> Exercise prompt
Would you reproduce each line below exactly, leaving every picture out?

> Records
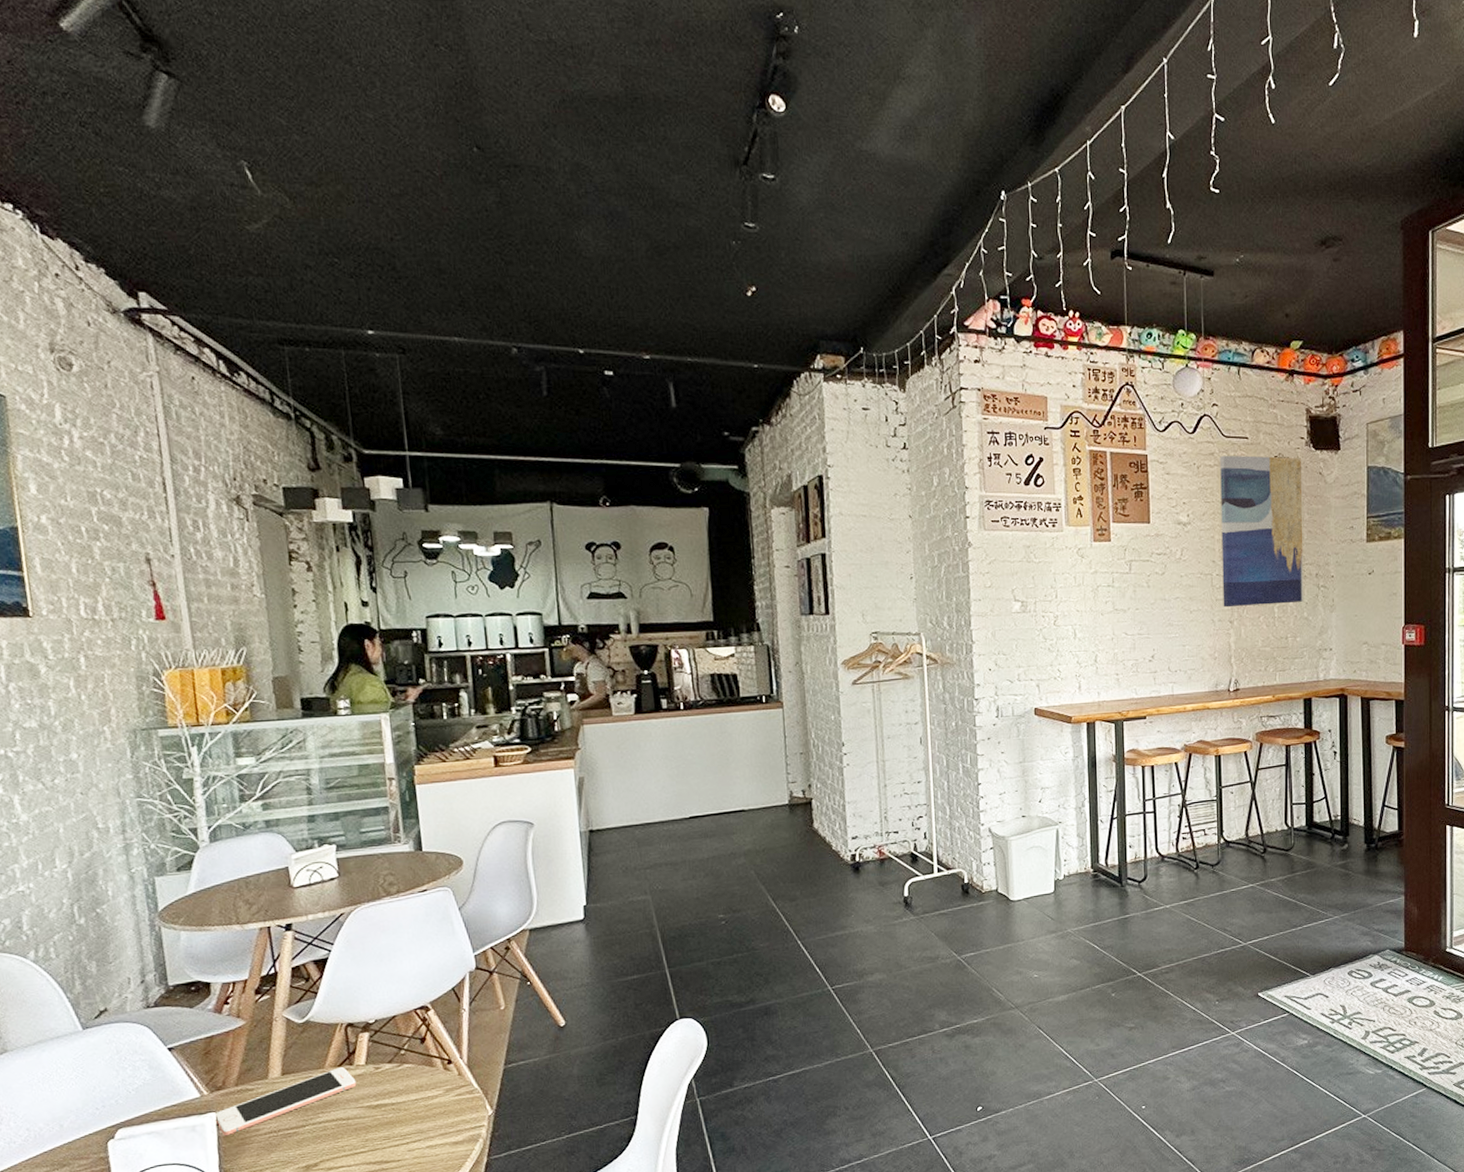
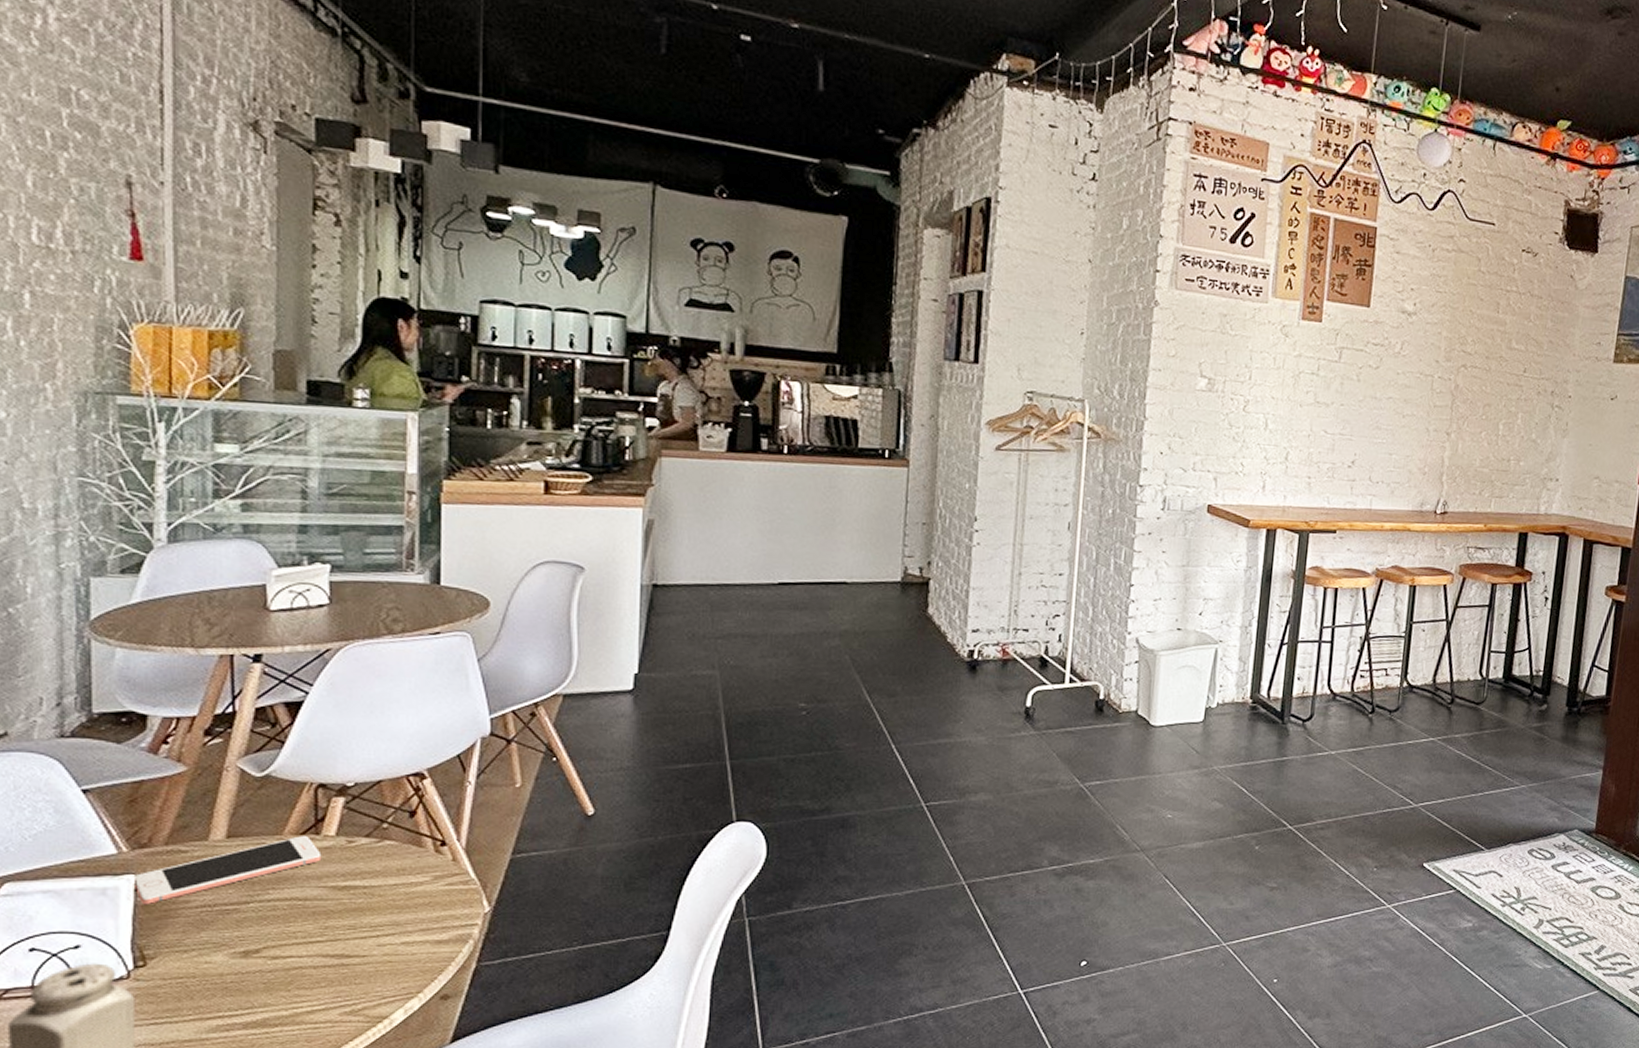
wall art: present [1220,455,1304,608] -> none [1441,240,1553,422]

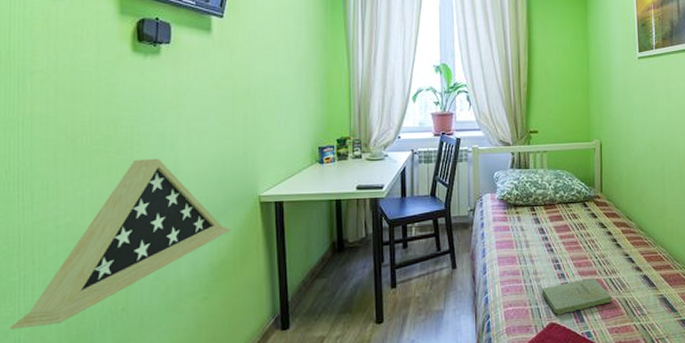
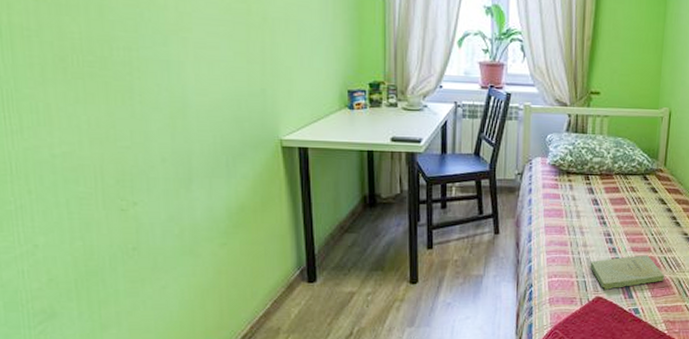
display case: present [10,158,231,330] -> none [11,87,250,260]

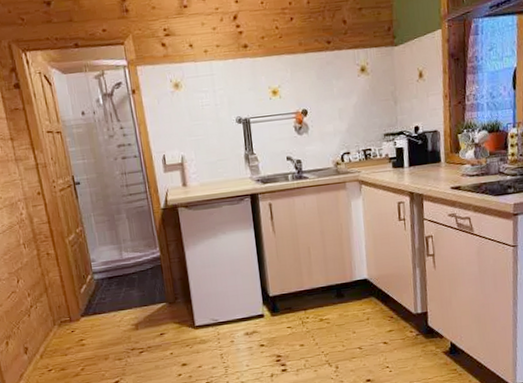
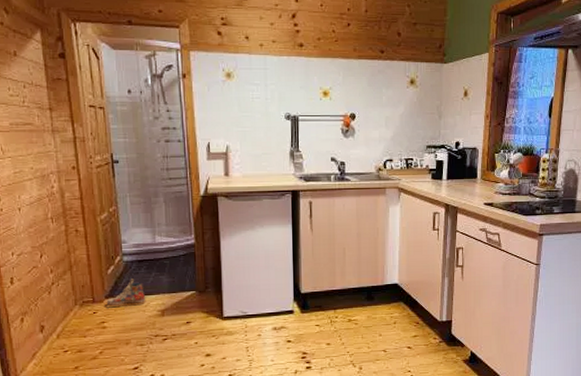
shoe: none [82,295,120,326] -> present [106,279,146,308]

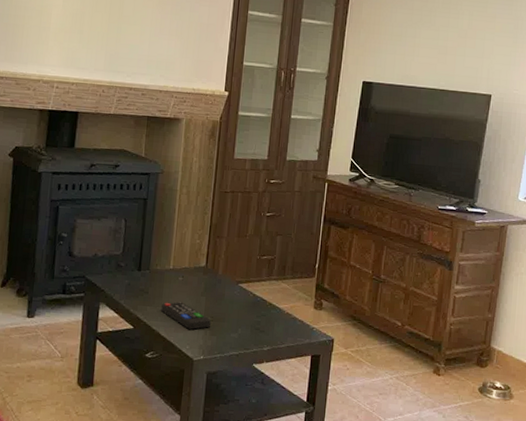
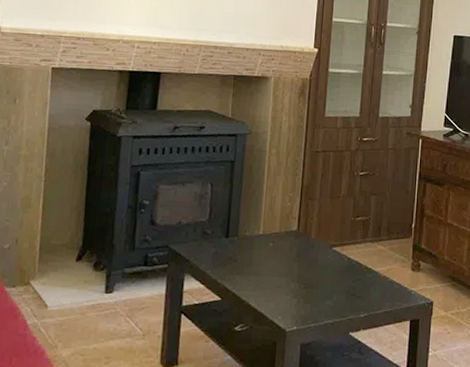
remote control: present [161,302,212,330] -> none [250,269,305,298]

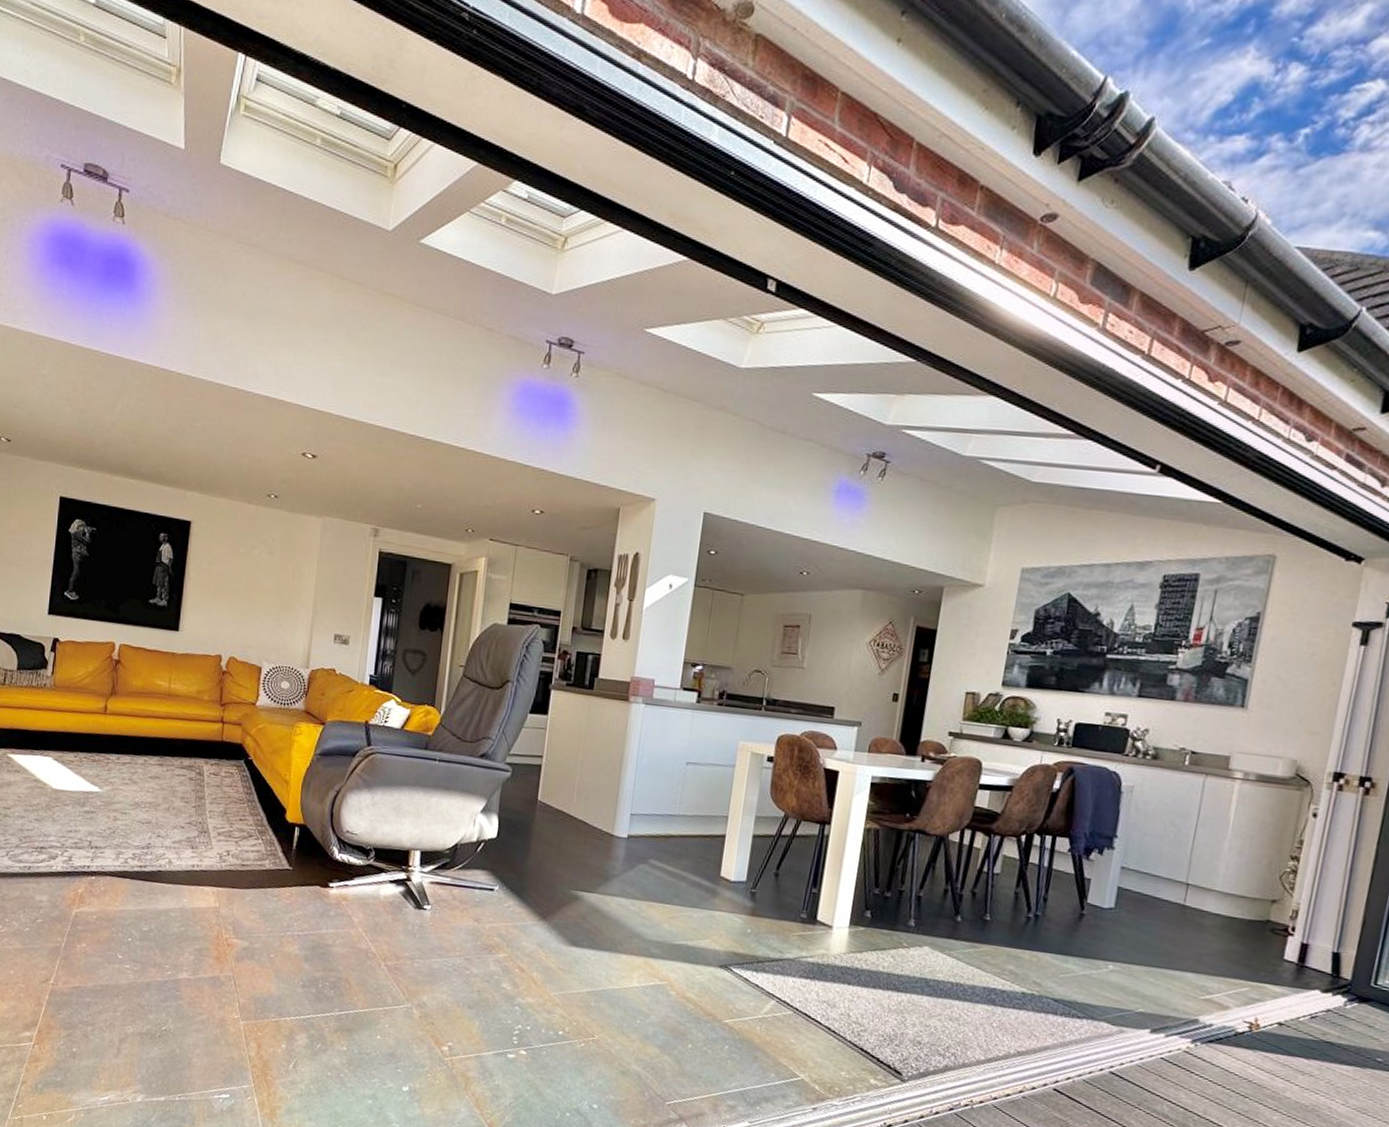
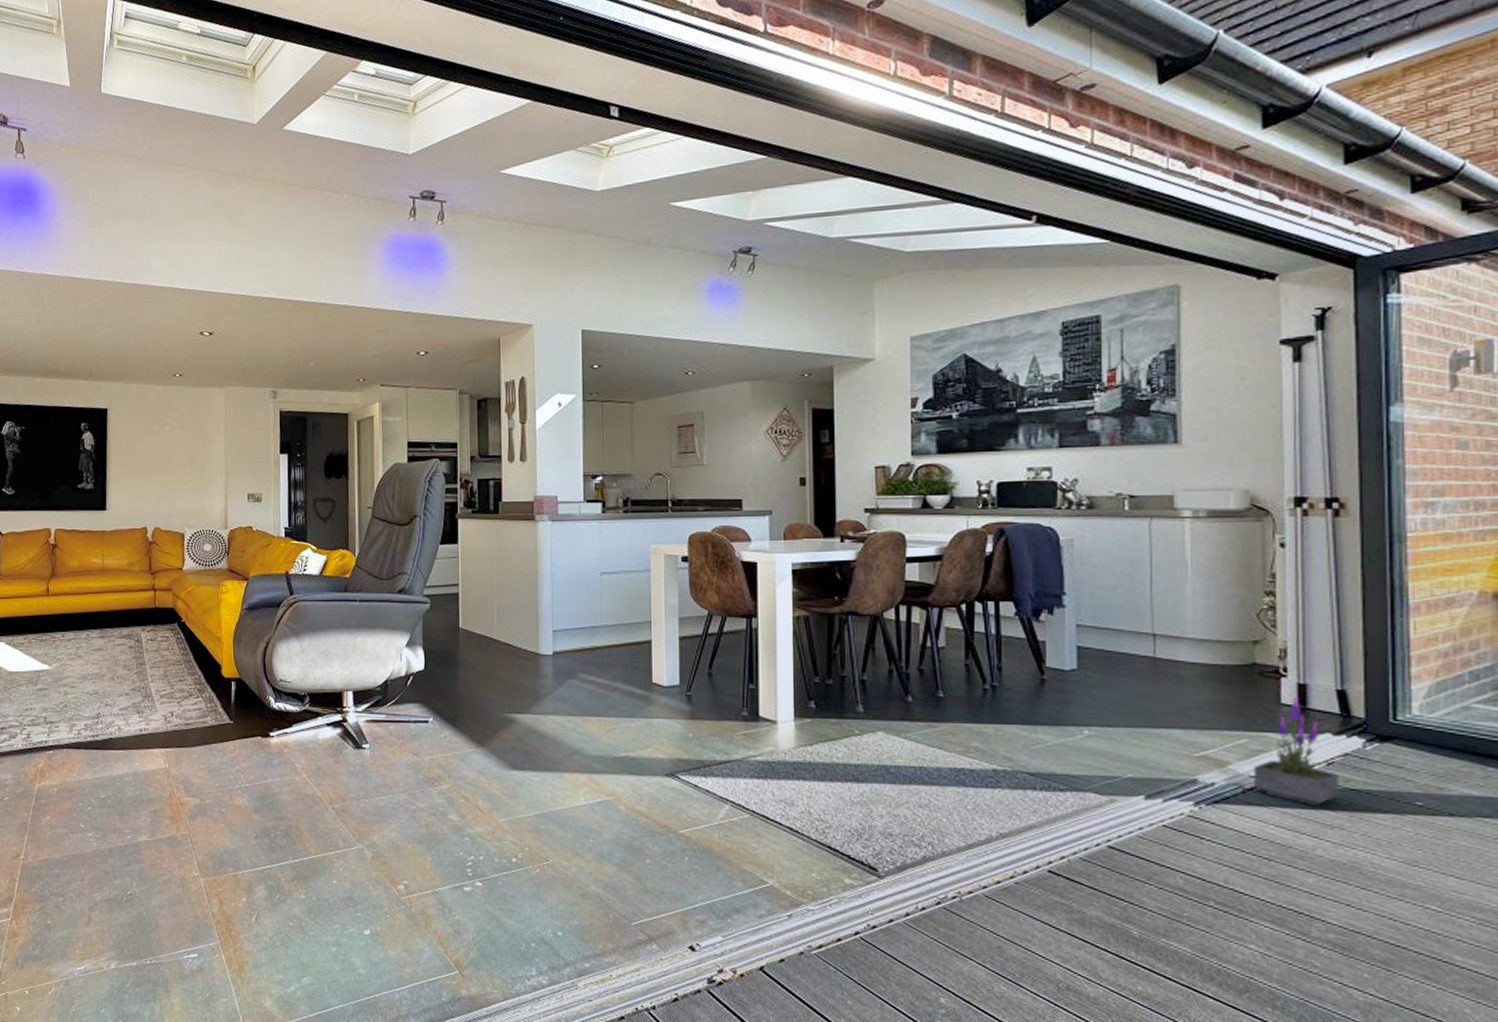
potted plant: none [1246,953,1320,1054] -> present [1253,695,1340,807]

> Answer
wall art: present [1220,455,1304,608] -> none [1441,240,1553,422]

display case: present [10,158,231,330] -> none [11,87,250,260]

shoe: none [82,295,120,326] -> present [106,279,146,308]

remote control: present [161,302,212,330] -> none [250,269,305,298]

potted plant: none [1246,953,1320,1054] -> present [1253,695,1340,807]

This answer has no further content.